(Dataset items)
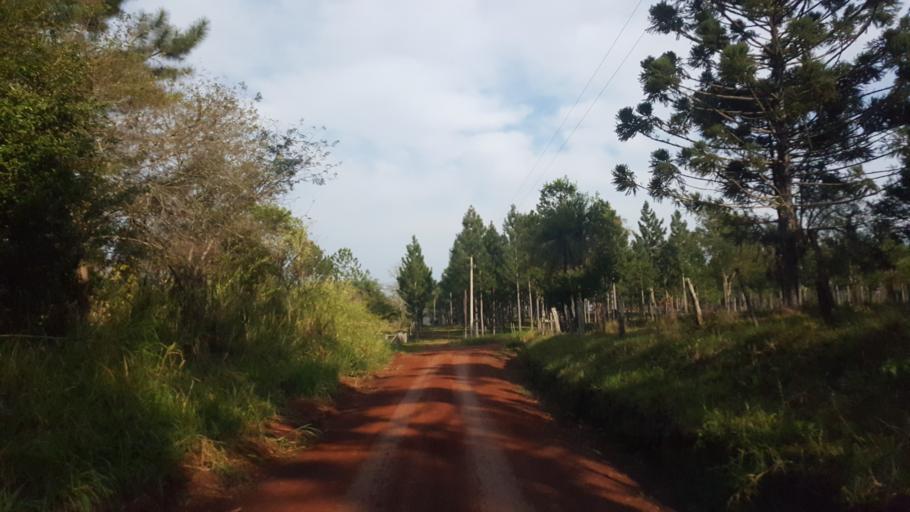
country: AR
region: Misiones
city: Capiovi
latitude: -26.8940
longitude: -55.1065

...

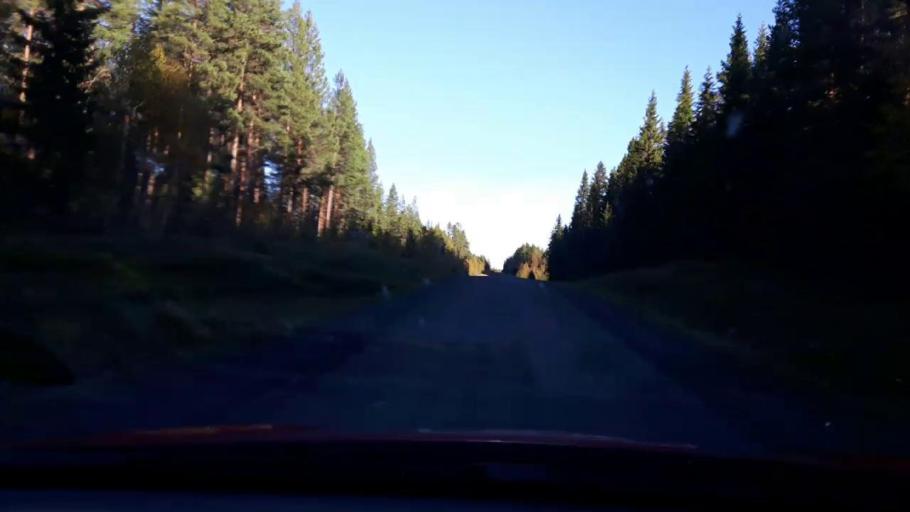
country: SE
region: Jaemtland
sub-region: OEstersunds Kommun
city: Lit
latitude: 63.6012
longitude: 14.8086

---

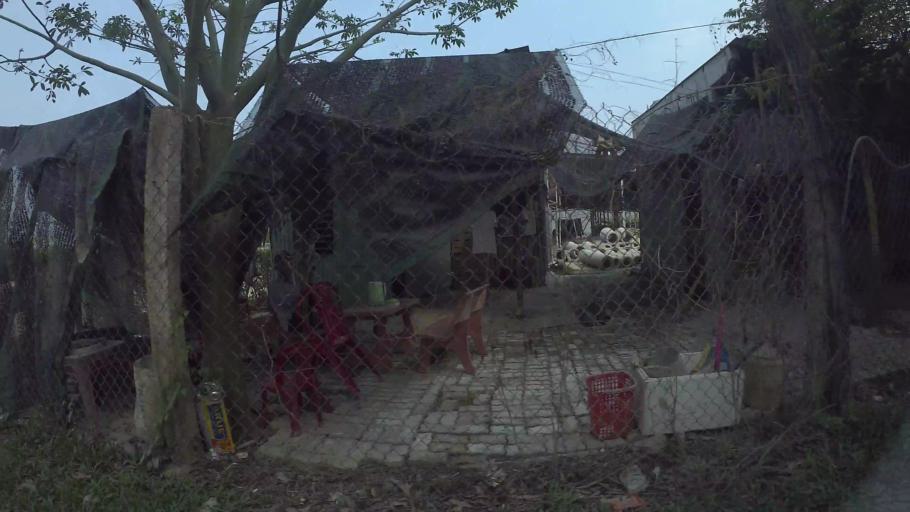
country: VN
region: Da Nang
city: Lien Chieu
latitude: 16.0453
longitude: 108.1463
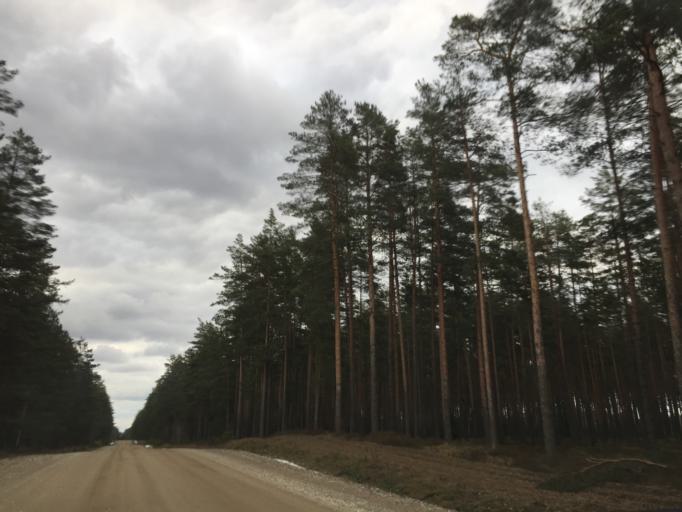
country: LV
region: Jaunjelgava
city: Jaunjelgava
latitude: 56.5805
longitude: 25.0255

**Task directions**
Can you reproduce the data above character for character, from the line containing "city: Lien Chieu" through the line containing "longitude: 25.0255", with both of those lines included and the pictures left out?

**Correct result**
city: Lien Chieu
latitude: 16.0453
longitude: 108.1463
country: LV
region: Jaunjelgava
city: Jaunjelgava
latitude: 56.5805
longitude: 25.0255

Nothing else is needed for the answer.